Model design: We agree with the reviewer that past experience is not likely to be discretized into the exact parameters of our model. We have added to our manuscript to further clarify this point (lines 645-647). Investigating the mechanisms behind this behavior is beyond the scope of this project but is certainly an exciting trajectory for future C. elegans research.

osm-6

The argument is that osm-6 animals can't sense food very well, so when they sense it, they enter the exploitation state by default. That is what they appear to do, but why? Clearly they are sensing the food in some other way, correct? Are ciliated neurons the only way worms can sense food? Don't they also actively pump on food, and can therefore sense the food entering their pharynx? I think you could provide further insight by commenting on this. Perhaps your decision model is dependent on comparing environmental sensing with pharyngeal sensing? Food intake certainly influences their decision, no? Perhaps food intake triggers exploitation behavior, which can be over-run by chemo/mechanosensory information?

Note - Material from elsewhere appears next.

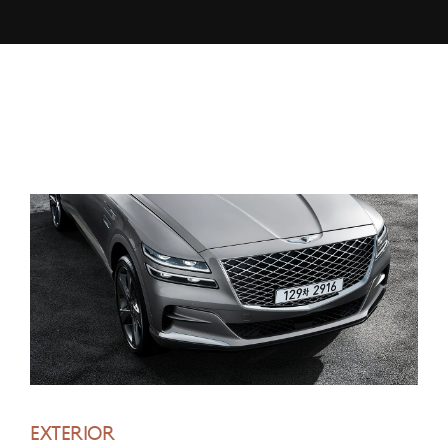
EXTERIOR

osm-6 behavior: We thank the reviewer for pointing out the need to further elaborate on a mechanistic hypothesis to explain the behavior of osm-6 sensory mutants. We agree with the reviewer’s speculation that post-ingestive and other non-ciliary sensory cues likely drive detection of food. We have added additional commentary to our manuscript to state this (lines 529-538).

Impact

I think this work will have a solid impact on the field, as it provides tangible variables to test how animals assess their environment and decide to exploit resources. I think the strength of this research could be strengthened by a reassessment of their model that would both simplify it and provide testable timescales of satiety/starvation memory.

Reviewer #2 (Recommendations for the authors):

The authors have addressed most of my concerns.

Reviewer #3 (Recommendations for the authors):

The authors provide a considerable amount of processed data (great, thank you!), but it would be even better if they provided the raw data of the worm coordinates, and when and where these coordinates overlapped with patches. This is the raw data that was ultimately used for all the quantifications in the paper, and would be incredibly useful to readers who are interested in modeling the data themselves.

This should not be prohibitive.

Data Availability: We thank the reviewer for pointing out this need. We are uploading all processed data (e.g. worm coordinates relative to the arena and patches) to a curated data storage server. We have updated our data availability statement to state this (lines 684-688).

Search vs. sample & sensing vs. non-sensing.

The different definitions of behaviors in Figures 2H-K are a bit confusing. I think the confusion stems in part from the changing terms and color associations in Figures 2 H-K. Essentially the explore density in Figure 2 H is split into two densities based on the two densities (sensing vs. non-responding) observed in Figure 2I. In turn, the sensing density in Figure 2I is split into two densities (explore vs exploit) based on the two densities observed in Figure 2 H. But the way the figures are colored, yellow means search (Figure 2H) and non-responding (Figure 2I), green means exploit (Figure 2H) which includes sensing and non-responding, but also exclusively sensing (Figure 2I), and blue consistently means exploit in both figures. It might help to use two different color codes for Figures 2H and 2I, and then in 2J you define search as explore AND non-responding, sample as explore AND sensing, and exploit as exploit.

Color schema: While we understand the confusion, we believe that introducing additional colors may also present some misunderstandings. We have decided to leave the figure as it is.